Wildlife vet Jess Bodgener is back in Nepal and last week she visited colleagues Mahip KC and Pradip Bastola at the National Innovation Centre (NIC) in Kathmandu.

Founded in 2012, the NIC is a non-profit sharing organisation dedicated to developing a culture of research, technology and innovation in Nepal. Onsite individuals can access various tools and facilities, which they can use to help turn ideas into reality. They can also access support from industry experts who provide advice on everything from electrical engineering to business management and marketing.

Jess, who is a PhD student at the University of Kent and fond of tinkering herself, described it as:

“a uniquely exciting and inspiring environment… think scrapheap challenge meets a start-up hub.. it’s an inventor’s dream come true! What makes it even better is that most of the projects are addressing important national challenges. The first time I visited, the guys were working on an order of low-cost incubators for newborn babies, and this time I learned all about a collaboration with MIT to develop drones capable of delivering lifesaving medicine to hard-to-reach areas - something particularly relevant in a country so frequently affected by earthquakes, flooding and landslides.”
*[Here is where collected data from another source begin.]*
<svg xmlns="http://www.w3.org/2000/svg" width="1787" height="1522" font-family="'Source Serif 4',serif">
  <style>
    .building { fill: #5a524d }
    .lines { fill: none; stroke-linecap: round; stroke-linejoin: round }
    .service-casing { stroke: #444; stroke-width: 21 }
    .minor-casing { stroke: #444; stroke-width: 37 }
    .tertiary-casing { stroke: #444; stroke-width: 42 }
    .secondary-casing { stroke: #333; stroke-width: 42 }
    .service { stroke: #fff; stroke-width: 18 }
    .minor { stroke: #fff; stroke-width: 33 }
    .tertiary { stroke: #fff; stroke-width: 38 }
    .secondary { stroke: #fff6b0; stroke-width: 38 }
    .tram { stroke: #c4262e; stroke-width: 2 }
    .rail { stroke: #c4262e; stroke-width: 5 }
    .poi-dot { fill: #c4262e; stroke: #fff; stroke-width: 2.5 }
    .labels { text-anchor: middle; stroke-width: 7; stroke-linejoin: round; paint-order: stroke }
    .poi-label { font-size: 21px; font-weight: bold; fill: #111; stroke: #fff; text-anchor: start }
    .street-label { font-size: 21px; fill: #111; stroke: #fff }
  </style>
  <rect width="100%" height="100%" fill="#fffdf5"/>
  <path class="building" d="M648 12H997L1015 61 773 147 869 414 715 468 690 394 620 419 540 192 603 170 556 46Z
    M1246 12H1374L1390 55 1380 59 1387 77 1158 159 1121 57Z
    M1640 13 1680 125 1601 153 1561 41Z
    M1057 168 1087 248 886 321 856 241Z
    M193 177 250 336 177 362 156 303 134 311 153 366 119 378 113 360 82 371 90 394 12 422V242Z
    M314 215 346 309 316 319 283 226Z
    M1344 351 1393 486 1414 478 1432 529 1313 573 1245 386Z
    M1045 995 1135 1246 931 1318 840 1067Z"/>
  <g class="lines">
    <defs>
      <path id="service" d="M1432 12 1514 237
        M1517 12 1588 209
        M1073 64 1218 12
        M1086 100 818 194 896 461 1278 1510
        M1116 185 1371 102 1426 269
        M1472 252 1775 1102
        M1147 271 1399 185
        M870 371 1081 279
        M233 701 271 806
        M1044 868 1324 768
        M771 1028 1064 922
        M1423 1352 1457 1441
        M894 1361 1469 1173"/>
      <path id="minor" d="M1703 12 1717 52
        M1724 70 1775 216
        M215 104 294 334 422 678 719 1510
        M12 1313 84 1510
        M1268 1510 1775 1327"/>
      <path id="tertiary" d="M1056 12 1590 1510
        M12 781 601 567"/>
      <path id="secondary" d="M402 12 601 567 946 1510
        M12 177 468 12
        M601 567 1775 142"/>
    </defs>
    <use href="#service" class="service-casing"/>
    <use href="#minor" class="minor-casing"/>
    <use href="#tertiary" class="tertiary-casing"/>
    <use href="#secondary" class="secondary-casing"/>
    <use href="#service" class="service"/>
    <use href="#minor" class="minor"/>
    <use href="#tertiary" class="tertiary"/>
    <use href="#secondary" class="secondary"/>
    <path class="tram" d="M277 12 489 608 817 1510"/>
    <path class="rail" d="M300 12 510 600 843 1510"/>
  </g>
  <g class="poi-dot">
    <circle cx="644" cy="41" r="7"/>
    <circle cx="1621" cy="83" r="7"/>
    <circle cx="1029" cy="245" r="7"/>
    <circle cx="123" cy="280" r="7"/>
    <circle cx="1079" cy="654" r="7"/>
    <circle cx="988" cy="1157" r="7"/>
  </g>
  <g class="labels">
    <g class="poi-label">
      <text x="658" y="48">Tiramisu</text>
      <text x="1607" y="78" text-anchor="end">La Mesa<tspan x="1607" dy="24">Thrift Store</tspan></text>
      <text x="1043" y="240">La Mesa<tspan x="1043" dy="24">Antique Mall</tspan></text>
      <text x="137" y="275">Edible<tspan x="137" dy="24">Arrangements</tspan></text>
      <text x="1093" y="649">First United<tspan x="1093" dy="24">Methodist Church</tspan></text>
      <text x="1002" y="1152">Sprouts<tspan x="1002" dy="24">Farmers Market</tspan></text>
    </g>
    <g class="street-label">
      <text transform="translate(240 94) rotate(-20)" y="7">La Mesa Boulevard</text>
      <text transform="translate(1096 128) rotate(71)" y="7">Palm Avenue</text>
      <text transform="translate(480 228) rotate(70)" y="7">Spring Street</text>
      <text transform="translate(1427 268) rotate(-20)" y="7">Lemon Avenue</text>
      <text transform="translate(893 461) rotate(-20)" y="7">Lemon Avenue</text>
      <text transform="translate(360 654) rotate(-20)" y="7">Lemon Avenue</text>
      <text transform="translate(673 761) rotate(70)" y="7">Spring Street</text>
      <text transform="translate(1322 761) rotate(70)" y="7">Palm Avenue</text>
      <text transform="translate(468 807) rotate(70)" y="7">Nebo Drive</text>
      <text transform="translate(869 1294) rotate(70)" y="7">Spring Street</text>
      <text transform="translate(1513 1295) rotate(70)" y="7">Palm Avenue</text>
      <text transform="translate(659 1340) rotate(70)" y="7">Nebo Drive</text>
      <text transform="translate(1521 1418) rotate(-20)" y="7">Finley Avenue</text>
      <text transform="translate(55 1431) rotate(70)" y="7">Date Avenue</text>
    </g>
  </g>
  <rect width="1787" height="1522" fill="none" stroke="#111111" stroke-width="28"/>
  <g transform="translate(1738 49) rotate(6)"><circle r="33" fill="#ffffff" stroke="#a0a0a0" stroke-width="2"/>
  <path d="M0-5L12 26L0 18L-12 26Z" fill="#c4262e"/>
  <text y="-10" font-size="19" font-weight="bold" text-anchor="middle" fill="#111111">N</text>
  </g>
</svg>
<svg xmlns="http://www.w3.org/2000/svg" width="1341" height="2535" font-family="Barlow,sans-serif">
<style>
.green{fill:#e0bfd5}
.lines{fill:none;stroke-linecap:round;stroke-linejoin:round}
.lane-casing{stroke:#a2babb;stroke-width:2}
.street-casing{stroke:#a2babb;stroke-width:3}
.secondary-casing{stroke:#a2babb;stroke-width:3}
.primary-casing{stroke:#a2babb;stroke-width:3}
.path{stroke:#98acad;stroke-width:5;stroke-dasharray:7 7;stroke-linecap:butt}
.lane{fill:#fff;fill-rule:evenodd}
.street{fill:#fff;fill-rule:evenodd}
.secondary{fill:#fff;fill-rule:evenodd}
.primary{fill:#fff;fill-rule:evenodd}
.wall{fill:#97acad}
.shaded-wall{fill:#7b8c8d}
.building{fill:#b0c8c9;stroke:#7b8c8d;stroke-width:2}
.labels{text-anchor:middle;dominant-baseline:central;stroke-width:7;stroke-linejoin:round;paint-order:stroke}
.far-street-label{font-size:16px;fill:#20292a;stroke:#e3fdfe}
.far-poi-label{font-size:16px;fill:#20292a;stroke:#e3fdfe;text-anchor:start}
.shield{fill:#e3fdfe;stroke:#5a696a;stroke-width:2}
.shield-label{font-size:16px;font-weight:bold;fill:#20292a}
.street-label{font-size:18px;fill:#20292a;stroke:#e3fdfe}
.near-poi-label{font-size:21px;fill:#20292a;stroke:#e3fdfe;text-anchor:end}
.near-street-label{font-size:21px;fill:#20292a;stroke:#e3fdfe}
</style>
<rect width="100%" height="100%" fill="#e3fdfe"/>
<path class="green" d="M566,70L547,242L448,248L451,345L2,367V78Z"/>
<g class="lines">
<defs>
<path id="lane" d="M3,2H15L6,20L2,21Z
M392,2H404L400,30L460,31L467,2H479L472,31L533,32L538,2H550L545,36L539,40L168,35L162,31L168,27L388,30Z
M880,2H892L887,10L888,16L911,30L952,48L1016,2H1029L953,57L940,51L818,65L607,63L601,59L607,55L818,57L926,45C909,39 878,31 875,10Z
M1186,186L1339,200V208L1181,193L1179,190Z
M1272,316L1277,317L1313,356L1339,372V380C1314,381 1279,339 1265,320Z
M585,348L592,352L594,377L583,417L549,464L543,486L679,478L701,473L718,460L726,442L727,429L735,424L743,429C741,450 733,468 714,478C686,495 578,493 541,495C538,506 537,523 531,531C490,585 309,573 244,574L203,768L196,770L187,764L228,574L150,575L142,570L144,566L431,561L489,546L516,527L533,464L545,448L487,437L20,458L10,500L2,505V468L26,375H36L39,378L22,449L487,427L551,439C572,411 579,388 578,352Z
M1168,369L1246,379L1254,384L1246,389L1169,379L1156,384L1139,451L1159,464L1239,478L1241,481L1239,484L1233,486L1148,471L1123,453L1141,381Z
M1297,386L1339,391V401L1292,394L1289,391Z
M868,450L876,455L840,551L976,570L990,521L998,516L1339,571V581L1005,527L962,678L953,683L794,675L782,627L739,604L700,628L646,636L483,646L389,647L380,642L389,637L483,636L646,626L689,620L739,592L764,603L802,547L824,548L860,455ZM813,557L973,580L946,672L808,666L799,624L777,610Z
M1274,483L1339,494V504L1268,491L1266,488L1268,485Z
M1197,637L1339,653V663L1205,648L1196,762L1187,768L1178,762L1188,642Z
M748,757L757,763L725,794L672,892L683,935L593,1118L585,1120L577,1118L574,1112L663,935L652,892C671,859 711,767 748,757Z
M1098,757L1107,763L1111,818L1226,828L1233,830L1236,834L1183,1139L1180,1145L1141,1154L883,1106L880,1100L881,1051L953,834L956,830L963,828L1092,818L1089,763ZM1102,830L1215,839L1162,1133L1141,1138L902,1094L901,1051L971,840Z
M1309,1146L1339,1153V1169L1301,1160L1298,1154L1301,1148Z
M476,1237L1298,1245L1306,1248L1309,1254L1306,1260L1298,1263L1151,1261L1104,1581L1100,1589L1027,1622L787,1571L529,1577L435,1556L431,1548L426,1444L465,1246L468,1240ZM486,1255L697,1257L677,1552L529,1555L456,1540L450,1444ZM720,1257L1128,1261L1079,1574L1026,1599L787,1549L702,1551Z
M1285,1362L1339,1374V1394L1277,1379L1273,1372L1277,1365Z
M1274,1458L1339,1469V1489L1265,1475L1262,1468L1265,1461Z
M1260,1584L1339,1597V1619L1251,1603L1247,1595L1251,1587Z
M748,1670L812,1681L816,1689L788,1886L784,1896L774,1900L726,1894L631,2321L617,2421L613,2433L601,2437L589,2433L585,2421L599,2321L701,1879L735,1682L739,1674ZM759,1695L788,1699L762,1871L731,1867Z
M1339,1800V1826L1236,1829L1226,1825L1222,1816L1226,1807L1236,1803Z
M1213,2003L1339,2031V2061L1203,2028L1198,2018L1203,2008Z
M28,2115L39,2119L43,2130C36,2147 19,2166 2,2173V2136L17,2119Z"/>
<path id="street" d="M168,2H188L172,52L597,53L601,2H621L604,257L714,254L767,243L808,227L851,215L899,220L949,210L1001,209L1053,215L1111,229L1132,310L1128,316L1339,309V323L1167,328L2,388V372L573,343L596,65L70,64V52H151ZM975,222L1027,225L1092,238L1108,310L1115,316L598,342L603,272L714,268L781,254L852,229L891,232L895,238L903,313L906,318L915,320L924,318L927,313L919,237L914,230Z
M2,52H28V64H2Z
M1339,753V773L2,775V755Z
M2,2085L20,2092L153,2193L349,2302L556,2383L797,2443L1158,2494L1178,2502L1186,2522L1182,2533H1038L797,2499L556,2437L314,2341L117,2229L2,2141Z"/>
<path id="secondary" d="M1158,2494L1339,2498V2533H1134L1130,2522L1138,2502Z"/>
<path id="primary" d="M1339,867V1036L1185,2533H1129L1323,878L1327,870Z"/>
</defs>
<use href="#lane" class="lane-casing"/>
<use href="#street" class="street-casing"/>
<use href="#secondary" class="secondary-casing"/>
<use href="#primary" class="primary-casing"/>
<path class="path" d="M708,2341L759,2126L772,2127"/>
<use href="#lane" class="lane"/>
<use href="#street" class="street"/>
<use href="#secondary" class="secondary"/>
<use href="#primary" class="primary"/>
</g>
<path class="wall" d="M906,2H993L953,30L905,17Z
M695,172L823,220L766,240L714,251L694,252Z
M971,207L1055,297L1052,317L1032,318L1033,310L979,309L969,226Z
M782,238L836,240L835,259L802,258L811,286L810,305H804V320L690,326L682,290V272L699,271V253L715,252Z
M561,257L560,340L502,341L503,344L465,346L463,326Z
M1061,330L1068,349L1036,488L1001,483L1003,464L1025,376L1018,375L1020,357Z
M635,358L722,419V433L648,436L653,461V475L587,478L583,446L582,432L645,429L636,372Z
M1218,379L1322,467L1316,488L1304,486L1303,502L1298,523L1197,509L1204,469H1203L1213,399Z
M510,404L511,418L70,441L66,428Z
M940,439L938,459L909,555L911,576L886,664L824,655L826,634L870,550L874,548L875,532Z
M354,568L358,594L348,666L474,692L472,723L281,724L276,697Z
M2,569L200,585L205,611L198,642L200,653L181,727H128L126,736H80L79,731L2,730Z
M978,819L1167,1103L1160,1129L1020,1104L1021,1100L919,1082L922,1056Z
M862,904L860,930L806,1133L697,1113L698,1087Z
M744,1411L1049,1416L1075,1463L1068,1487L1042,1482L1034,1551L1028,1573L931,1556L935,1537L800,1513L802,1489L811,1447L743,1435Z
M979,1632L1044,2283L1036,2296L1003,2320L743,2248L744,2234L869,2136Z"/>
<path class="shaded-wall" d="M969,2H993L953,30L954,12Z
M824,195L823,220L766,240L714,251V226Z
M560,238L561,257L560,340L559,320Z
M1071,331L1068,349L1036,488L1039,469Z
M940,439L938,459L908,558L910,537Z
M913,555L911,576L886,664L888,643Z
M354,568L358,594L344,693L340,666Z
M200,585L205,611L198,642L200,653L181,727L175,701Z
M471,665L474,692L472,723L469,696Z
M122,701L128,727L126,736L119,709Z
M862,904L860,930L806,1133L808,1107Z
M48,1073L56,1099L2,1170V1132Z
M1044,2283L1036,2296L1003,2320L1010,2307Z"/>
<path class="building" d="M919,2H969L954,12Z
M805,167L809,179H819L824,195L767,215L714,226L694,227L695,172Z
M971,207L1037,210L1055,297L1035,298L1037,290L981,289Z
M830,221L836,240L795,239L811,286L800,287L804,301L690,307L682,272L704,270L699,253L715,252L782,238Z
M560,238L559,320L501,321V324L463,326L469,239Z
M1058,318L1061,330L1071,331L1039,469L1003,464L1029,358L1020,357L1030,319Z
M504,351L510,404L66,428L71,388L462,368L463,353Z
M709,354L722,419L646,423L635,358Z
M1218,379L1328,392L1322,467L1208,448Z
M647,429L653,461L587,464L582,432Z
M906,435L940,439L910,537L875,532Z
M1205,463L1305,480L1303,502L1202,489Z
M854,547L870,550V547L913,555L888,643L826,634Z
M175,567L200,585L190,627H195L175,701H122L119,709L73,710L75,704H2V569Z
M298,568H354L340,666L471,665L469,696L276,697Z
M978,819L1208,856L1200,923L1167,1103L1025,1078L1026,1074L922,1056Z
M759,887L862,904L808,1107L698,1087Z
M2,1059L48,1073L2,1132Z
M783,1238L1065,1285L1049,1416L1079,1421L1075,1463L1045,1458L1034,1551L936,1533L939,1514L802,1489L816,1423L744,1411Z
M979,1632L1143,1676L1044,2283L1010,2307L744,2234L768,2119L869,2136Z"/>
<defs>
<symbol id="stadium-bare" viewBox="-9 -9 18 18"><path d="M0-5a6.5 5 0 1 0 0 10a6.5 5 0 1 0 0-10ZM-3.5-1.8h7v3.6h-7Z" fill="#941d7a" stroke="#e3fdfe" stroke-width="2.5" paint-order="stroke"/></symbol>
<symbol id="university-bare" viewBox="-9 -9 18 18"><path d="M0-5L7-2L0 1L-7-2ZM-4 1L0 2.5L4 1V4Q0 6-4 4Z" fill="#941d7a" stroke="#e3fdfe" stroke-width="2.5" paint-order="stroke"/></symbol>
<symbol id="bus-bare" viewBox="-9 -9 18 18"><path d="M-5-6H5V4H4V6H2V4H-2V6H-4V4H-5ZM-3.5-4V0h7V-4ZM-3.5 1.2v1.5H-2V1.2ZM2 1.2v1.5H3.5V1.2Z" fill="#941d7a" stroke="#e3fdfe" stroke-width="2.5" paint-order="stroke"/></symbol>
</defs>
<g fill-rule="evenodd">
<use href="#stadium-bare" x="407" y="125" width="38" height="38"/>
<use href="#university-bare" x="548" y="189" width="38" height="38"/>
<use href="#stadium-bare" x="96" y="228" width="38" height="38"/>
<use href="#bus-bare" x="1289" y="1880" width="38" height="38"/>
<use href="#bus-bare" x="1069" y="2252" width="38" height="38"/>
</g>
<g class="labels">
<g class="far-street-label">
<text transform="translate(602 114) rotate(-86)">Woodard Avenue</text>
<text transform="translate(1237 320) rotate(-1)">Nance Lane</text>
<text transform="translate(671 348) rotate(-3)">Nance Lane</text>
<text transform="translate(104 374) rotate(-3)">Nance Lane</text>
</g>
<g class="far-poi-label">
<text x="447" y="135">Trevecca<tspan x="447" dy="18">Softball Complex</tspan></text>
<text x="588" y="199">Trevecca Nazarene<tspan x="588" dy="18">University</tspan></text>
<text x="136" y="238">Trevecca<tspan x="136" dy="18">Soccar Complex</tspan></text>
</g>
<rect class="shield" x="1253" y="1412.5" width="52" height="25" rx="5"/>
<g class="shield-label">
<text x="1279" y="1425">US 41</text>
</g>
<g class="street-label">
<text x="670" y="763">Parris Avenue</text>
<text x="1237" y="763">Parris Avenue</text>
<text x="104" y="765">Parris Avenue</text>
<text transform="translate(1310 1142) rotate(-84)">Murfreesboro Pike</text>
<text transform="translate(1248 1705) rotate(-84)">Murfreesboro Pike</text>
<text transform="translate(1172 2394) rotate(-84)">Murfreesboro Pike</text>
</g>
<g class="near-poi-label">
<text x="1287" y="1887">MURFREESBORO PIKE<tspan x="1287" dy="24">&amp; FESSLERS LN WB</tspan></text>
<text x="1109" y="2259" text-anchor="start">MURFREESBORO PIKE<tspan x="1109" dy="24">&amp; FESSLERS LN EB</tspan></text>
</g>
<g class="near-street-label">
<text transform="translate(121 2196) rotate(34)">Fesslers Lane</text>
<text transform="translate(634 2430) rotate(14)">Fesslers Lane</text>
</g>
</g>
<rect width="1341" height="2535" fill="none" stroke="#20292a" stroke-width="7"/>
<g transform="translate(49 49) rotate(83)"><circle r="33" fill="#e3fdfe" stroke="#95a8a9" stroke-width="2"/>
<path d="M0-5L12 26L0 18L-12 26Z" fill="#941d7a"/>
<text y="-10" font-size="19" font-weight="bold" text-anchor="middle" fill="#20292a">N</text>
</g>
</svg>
Jess, Mahip and Pradip are working together to develop low-cost open-source GPS collars that can be used to monitor leopards translocated in response to human-wildlife conflict. Being able to monitor these animals after release is really important, but the costs, and logistical challenges of importation often mean there aren’t the collars available.

The team are hoping by designing and producing these low-cost collars in Nepal they can start to change this!

On the desk in front of Mahip and Pradip you can see a collection of components and wires that have been assembled into a very basic prototype based on a paper published by Conrad J. Foley and Claudio Sillero-Zubiri 2020. The aim is to develop this over the coming weeks, until they have something they can trial on street dogs. Watch this space!